Posted by Fred on October 4, 2007

fatblogging.pngI haven’t done a Fatblogging post in a while, so here you go. The scale shows a slight tick upwards, what you might call the Annual Fred’s Birthday Weight Gain – Tuesday I turned 39 (Happy Birthday to Me), and the family took me to the Cheesecake Factory to celebrate. It’s kind of hard to find a place that is (a) convenient to the far West End such that we can get there after work and still get the kids to be at a reasonable hour; (b) has a menu with stuff on it that the kids will actually eat, given that their approved food list is quite short; and (c) doesn’t suck. So we ended up in Short Pump. The Cheesecake Factory does now offer a series of Weight Management Salads (590 calories or less, including dressing), but I went with the Jamaican Black Pepper Shrimp – jumbo shrimp in a spicy sauce, served with rice, black beans, mango salsa and plantains. It could clearly have been healthier, but at least nothing was fried. Plus, I was celebrating, so I splurged.

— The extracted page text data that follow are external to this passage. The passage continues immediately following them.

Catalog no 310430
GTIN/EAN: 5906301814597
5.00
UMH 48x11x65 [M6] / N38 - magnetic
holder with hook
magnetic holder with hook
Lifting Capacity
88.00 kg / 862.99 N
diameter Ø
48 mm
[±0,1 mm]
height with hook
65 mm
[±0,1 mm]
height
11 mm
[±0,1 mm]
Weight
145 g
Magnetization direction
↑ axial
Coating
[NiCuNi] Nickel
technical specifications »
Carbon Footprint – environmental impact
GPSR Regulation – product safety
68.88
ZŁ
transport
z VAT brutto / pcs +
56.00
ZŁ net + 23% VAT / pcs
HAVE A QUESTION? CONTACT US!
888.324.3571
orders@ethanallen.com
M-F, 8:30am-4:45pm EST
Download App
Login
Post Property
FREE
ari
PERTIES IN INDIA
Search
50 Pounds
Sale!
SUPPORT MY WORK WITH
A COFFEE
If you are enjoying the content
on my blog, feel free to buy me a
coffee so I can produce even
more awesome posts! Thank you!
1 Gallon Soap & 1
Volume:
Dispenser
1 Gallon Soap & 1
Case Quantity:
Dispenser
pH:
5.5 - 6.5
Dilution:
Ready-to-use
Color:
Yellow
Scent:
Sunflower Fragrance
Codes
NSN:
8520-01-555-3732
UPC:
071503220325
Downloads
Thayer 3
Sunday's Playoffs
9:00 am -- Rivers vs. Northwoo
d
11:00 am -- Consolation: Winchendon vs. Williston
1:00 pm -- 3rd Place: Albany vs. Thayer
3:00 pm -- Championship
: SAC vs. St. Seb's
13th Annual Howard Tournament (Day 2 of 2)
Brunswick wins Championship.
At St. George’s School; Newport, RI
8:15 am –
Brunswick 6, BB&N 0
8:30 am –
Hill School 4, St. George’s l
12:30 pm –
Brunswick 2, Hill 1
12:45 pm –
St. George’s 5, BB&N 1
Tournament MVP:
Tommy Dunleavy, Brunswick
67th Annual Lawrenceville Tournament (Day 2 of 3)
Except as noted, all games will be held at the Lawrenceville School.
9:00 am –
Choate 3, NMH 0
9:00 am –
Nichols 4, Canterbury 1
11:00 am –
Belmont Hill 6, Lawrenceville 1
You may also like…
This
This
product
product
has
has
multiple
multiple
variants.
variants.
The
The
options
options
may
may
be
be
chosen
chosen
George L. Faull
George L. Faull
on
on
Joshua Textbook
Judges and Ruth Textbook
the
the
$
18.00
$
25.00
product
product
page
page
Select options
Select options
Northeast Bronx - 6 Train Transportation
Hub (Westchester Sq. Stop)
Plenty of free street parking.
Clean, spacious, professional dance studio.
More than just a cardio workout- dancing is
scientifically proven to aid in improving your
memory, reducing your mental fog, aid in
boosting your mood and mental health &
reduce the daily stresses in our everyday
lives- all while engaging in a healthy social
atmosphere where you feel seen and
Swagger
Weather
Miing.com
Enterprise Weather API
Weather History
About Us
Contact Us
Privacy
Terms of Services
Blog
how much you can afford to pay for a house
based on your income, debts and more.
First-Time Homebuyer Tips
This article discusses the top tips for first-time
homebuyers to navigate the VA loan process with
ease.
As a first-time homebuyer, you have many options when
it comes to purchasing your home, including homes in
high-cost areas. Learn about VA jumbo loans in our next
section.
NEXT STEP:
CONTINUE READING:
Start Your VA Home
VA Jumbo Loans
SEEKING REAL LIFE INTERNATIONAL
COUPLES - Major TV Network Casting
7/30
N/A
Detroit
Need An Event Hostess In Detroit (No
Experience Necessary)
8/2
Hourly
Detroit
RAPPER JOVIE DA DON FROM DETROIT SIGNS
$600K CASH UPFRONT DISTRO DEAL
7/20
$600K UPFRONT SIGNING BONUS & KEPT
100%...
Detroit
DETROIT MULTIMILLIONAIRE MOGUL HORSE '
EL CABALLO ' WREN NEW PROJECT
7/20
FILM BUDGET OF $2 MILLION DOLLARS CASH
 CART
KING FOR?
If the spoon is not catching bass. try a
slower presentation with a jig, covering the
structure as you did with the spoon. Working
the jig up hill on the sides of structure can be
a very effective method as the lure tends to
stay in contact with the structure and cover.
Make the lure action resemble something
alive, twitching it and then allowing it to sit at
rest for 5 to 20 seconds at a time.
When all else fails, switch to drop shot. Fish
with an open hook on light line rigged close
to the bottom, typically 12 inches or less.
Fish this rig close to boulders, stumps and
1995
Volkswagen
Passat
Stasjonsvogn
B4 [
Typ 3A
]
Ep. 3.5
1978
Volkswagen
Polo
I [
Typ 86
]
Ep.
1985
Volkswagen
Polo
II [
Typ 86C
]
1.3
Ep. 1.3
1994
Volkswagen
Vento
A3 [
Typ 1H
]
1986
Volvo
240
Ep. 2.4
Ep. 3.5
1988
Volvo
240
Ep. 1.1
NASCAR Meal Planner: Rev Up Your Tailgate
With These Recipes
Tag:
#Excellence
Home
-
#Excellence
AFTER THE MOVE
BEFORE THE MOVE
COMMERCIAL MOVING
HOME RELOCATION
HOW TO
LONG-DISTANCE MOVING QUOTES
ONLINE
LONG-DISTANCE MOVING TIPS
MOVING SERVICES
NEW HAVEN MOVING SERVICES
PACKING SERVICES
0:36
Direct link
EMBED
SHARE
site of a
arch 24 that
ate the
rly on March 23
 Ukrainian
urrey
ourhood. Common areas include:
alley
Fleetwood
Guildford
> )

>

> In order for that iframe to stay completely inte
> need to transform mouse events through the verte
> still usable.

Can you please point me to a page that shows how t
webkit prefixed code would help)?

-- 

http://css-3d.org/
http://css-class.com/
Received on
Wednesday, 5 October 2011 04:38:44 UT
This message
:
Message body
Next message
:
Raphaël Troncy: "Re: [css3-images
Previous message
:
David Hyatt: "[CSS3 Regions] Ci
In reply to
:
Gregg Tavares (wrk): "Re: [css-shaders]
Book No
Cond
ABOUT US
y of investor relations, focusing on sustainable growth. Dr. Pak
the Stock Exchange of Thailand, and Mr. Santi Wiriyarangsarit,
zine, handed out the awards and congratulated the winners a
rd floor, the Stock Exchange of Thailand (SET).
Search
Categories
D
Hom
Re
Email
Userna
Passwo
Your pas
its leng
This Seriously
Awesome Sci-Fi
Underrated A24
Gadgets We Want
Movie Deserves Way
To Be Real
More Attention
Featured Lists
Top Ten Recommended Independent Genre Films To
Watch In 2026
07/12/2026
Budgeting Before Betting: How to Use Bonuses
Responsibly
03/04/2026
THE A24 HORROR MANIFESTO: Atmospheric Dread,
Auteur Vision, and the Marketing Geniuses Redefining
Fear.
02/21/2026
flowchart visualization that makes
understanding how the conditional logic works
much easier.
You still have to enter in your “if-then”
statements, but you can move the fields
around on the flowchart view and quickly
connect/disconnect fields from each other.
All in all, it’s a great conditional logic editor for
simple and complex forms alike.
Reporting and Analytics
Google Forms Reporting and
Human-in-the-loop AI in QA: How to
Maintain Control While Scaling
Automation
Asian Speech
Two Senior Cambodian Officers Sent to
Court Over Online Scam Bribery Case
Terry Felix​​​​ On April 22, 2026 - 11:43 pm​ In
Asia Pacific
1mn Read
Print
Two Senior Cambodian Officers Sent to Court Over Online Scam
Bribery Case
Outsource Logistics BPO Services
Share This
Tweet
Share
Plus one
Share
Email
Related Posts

Unlike the entrees, nutritional content for the desserts is actually easy to find. Thus I know that the Peanut Butter Cup Fudge Ripple Cheesecake slice that I spread over two nights packed in 930 calories and 59 grams of fat. Yikes. Yesterday was a little better – lunch of tilapia and veggies at the Capitol City Brewing Company in DC and some homemade Pad Thai. I did finish the cheesecake, but overall not a horrible day nutritionally. Today it’s back to oatmeal, Lean Cuisine and a trip to the James Center Y.

Oh and by the way, kudos to the staff at the Short Pump TCF – they did originally interpret the kids’ pizza improperly (it was supposed to be plain, half without sauce, and we got half plain and half sausage), but brought us a new one that they didn’t charge us for, plus brought a couple of baskets of fries for the kids to munch on while we waited. Mistakes happen, but the mark of a well-run operation is how they recover.